- Excerpt provided
Data Process

April 1, 2026 · View on GitHub

This folder contains python files for processing the data.

Overview of processing

ERA5 data is provided in .h5 file format. Often data for several years and several variables is split up into files for each respective year, then containing the data for all variables, all timepoints during that year and all spatial locations. Each h5 file represents a dataset that contains additional metadata relevant for the processing of the data.

Directory structure

This folder is organized as follows:

makani
├── ...
├── data_process                         # code related to pre-processing the data
│   ├── annotate_dataset.py              # annotation of the dataset
│   ├── concatenate_dataset.py           # concatenation of data files across several years
│   ├── convert_makani_output_to_wb2.py  # converting makani output to wb2 format
│   ├── convert_wb2_to_makani_input.py   # convert wb2 input in makani format
│   ├── data_process_helpers.py          # helper functions for distributed Welford reductions
│   ├── generate_wb2_climatology.py      # generate mask and dataset for climatology data
│   ├── get_histograms.py                # compute histograms for each variable over a dataset
│   ├── get_stats.py                     # compute power spectra for each variable over a dataset
│   ├── get_stats.py                     # calculate stats from the dataset
│   ├── h5_convert.py                    # reformat h5 files to enable compression/chunking
│   ├── merge_wb2_dataset.py             # add additional fields to an existing makani dataset from the Weatherbench dataset repo
│   ├── postprocess_stats.py             # postprocessg of stats
│   ├── wb2_helpers.py                   # wb2 helper functions
│   └── Readme.md                        # this file
...

(Saved data entries)
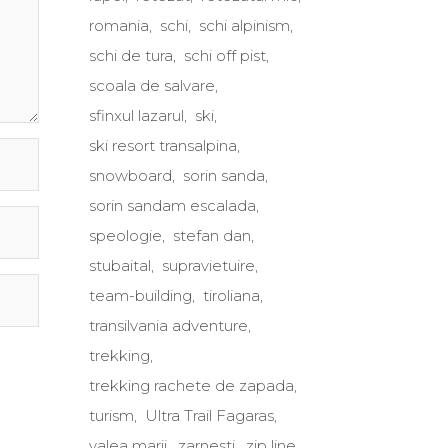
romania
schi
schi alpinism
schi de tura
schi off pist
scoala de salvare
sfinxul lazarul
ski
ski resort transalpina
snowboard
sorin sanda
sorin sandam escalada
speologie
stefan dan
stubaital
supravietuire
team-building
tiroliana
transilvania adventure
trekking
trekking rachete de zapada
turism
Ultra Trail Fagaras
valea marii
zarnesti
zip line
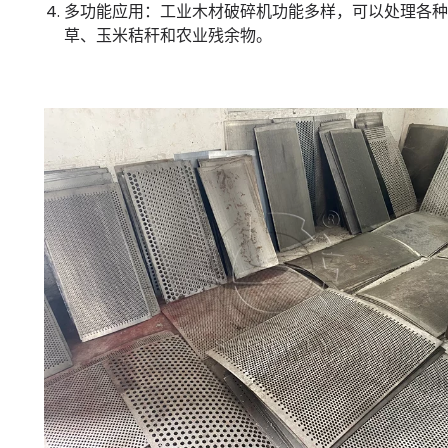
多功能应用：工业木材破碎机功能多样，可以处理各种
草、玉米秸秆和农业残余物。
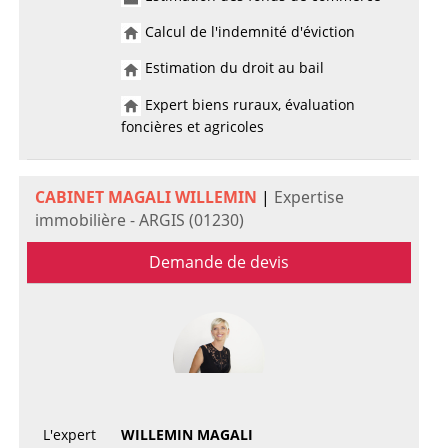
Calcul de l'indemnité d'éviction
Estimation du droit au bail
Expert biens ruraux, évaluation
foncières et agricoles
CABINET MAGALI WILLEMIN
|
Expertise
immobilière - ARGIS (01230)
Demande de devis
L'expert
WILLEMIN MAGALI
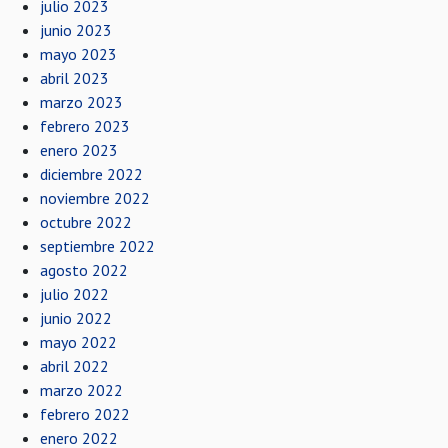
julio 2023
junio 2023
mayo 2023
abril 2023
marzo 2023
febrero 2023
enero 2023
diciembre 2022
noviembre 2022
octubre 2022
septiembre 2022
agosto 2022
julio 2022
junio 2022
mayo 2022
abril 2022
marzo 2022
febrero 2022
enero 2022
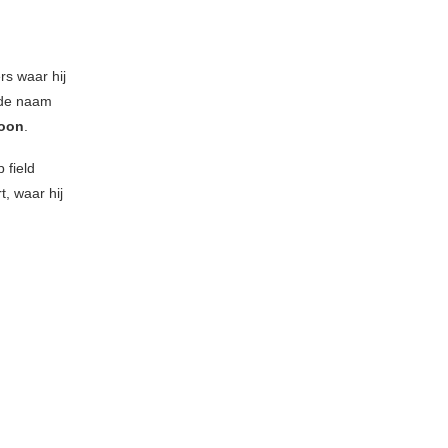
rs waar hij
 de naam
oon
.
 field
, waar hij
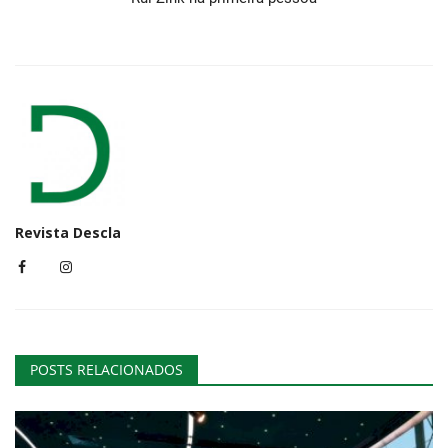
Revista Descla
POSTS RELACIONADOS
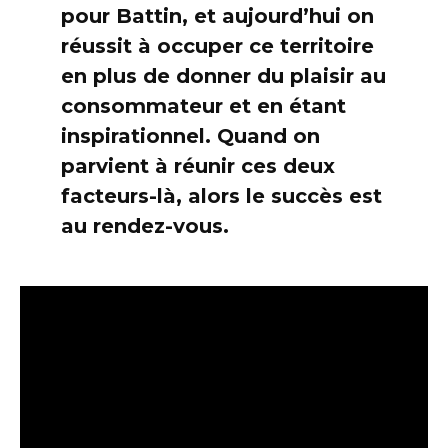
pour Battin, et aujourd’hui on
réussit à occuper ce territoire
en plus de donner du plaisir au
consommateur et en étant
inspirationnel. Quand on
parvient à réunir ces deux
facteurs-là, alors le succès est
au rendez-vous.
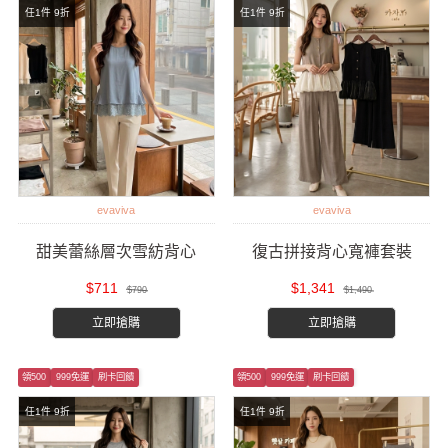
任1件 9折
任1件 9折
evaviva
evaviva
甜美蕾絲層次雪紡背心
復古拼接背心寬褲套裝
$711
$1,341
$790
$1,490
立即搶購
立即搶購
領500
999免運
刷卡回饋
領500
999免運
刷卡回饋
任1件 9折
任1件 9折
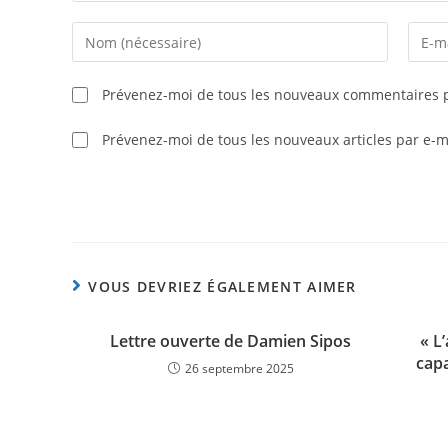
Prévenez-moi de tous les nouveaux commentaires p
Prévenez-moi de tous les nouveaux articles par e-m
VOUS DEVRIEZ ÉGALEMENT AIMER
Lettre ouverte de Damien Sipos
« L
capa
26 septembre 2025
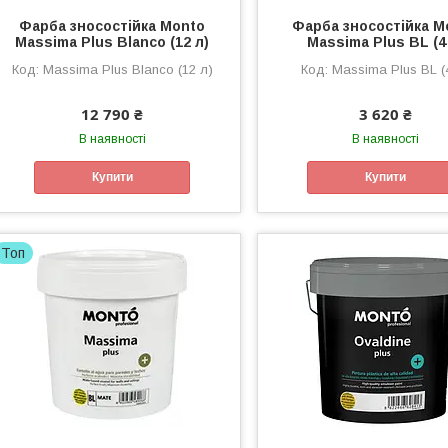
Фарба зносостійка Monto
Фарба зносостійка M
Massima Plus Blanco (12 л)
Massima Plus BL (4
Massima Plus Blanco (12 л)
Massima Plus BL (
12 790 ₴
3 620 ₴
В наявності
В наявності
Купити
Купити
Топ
--
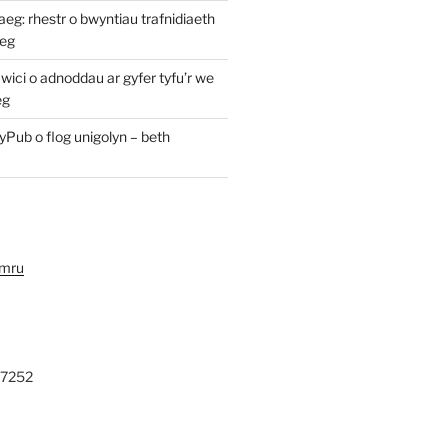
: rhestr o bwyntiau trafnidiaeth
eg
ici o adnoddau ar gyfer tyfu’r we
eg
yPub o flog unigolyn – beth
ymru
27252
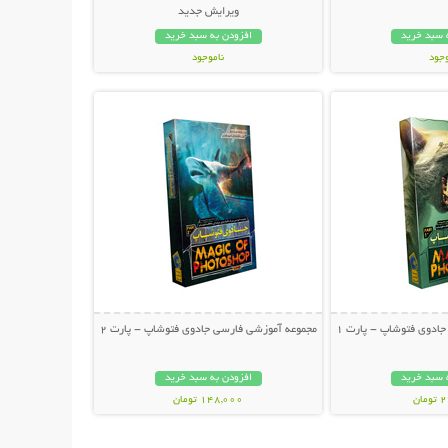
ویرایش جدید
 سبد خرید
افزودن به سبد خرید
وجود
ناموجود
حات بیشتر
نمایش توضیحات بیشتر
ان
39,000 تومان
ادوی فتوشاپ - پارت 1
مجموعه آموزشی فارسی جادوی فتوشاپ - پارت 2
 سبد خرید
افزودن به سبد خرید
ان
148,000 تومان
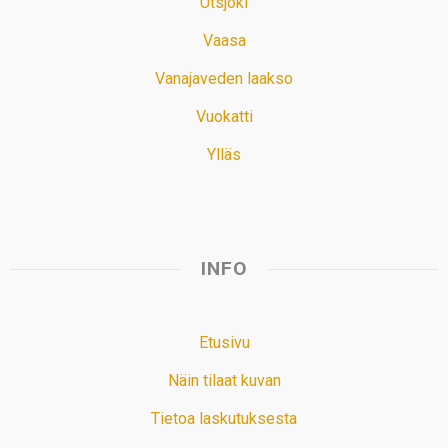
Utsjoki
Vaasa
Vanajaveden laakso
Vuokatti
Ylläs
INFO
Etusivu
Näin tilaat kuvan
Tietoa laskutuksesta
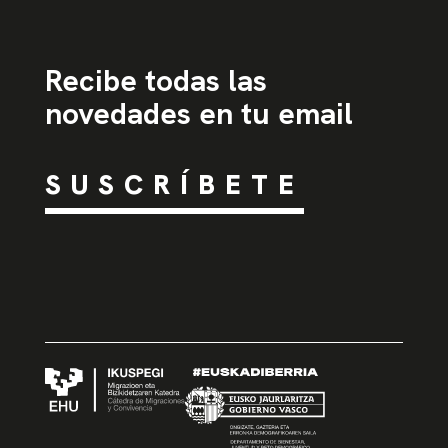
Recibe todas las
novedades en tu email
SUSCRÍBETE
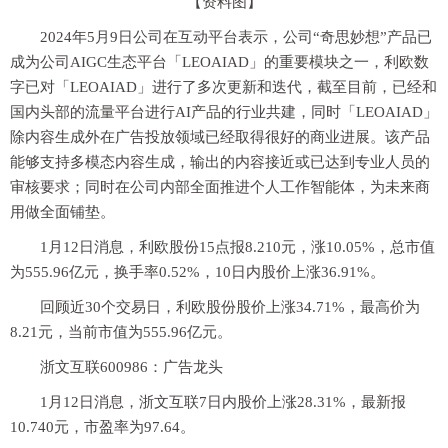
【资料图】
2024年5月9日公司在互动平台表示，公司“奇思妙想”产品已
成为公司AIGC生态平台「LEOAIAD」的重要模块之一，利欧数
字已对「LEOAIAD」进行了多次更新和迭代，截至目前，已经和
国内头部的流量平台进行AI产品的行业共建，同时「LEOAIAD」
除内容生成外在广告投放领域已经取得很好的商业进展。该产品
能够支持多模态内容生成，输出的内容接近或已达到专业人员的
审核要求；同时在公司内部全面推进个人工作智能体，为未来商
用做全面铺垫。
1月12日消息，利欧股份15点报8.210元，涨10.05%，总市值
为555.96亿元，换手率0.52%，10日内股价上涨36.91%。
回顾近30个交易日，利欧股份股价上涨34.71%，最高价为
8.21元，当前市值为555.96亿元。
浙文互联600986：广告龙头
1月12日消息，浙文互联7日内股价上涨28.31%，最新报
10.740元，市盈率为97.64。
--
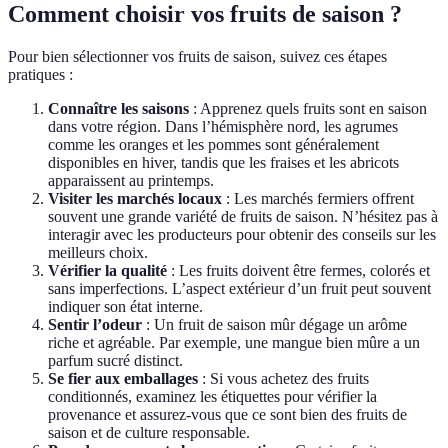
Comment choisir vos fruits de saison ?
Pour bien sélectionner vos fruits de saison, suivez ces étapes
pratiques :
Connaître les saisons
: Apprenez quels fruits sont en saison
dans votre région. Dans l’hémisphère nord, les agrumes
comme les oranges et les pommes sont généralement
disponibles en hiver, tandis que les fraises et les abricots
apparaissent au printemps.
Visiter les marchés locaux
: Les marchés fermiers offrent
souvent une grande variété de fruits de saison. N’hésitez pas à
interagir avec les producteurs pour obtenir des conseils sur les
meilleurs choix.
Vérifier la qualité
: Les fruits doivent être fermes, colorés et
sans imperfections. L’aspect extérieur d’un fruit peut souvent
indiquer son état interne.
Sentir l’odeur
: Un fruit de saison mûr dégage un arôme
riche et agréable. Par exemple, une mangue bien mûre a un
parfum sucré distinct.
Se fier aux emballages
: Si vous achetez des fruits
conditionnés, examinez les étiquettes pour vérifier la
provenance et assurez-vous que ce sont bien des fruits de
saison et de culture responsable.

- Task requirements
1. Answer these questions using the data process readme:
(a) In what file format is ERA5 data provided?
(b) Which file concatenates data files across several years?
(c) What does data_process_helpers.py contain?
2. Please pick up the data process readme after its last line and carry it on.

- Answers by task
1.
(a) The .h5 file format.
(b) concatenate_dataset.py.
(c) Helper functions for distributed Welford reductions.

2.
Annotate dataset

For scoring, the .h5 files are expected to be annotated with the correct metadata and dates. annotate_dataset.py modifies the files such that all relevant metadata is contained in the dataset, and that these metadata is universally equal across different dataset. Here, the original data is read, and for each file, metadata timestamps, latitude, longitude and channel are copied from the original file. Labels are provided in a uniform way. Timestamps are edited by converting the start sample into UTC time zone and deriving all following time samples from the UTC converted one. This ensure a unform time information across datasets.

Concatenate dataset

concatenate_dataset.py creates a virtual dataset by combining several .h5 files into a single (virtual) dataset. This virtual dataset represents data from several years.

Compute statistics and histograms

get_stats.py several statistics calculated for either a folder containing several h5 files, or a combined h5f dataset (virtual dataset, concatenated across several years). Calculated stats are: global_means, global_stds, mins, maxs, time-means, time_diff_means_dt, time_diff_stds_dt. In a similar fashion, get_histograms.py computes histograms from the dataset

Weatherbench

Makani contains several files to enable scoring consistent with Weatherbench2. generate_wb2_climatology.py computes climatology data provided by WeatherBench2 (ERA5 data, averaged data from 1990 - 2019) and converts them to a h5 dataset. Additionally, generates a climatology masks used by WB. Other helper functions are contained in wb2_helpers.py. convert_wb2_to_makani_input can be used to convert Weatherbench2 data such as the ARCO-ERA5 dataset to a makani-compatible format. convert_makani_output_to_wb converts makani inference output to Weatherbench2.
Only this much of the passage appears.